*Problem to work on:*
Filter this data down to the lines that hold "with", and copy them.

*Provided records:*
+--
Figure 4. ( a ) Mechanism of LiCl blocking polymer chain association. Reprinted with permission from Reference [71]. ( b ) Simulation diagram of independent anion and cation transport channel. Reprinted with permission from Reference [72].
+--
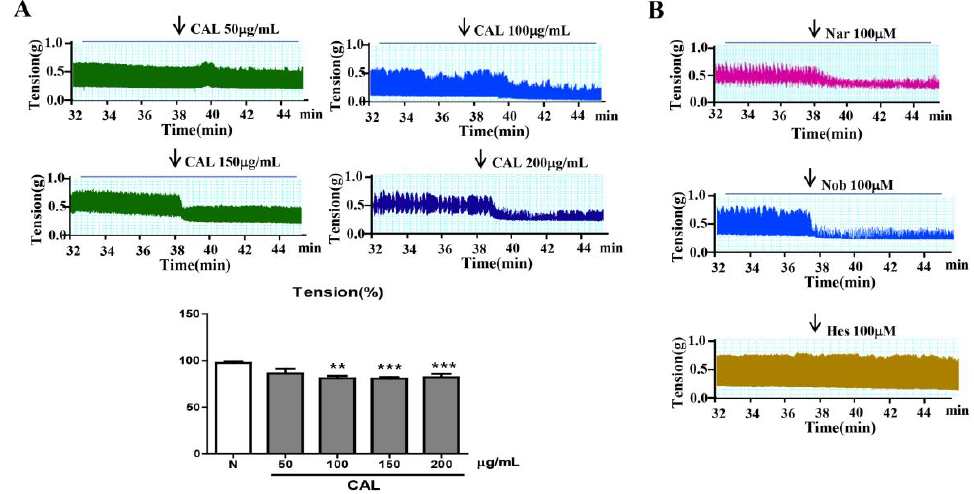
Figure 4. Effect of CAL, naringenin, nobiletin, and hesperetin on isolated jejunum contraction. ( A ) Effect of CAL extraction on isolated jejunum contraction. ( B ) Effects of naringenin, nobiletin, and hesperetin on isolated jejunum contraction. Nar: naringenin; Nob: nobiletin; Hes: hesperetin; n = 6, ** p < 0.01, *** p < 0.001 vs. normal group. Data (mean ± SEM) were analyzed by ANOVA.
+--
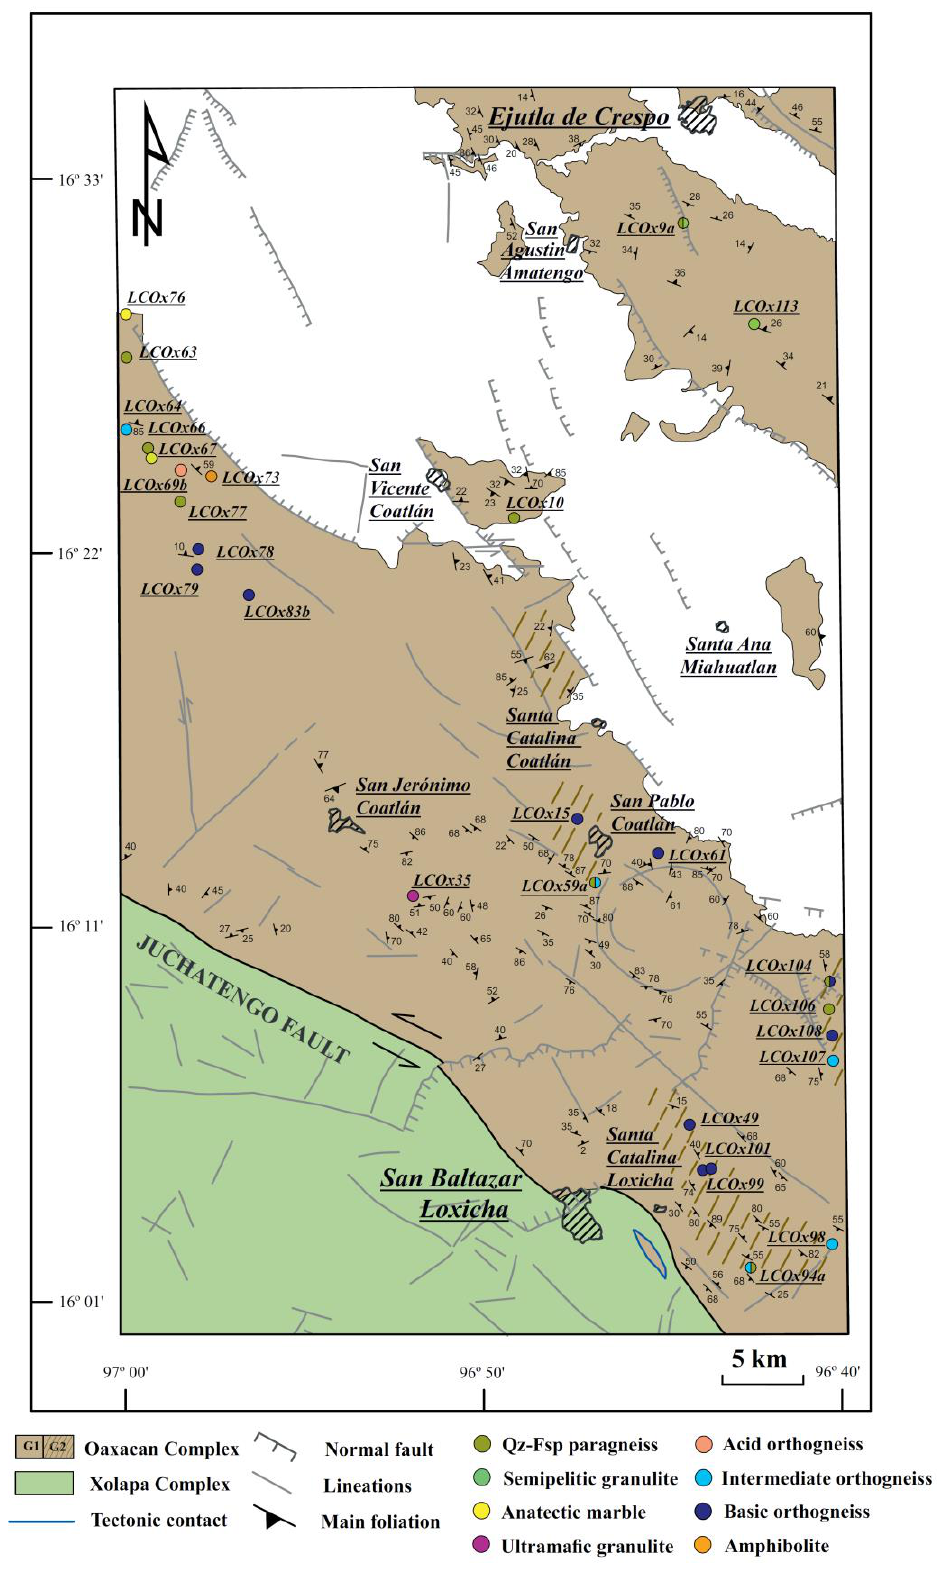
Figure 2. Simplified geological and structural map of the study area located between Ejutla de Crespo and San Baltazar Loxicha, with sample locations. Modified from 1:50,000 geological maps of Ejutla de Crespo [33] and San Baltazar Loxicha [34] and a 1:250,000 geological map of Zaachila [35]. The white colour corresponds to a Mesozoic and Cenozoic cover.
+--
*The completed task:*
Figure 4. ( a ) Mechanism of LiCl blocking polymer chain association. Reprinted with permission from Reference [71]. ( b ) Simulation diagram of independent anion and cation transport channel. Reprinted with permission from Reference [72].
Figure 2. Simplified geological and structural map of the study area located between Ejutla de Crespo and San Baltazar Loxicha, with sample locations. Modified from 1:50,000 geological maps of Ejutla de Crespo [33] and San Baltazar Loxicha [34] and a 1:250,000 geological map of Zaachila [35]. The white colour corresponds to a Mesozoic and Cenozoic cover.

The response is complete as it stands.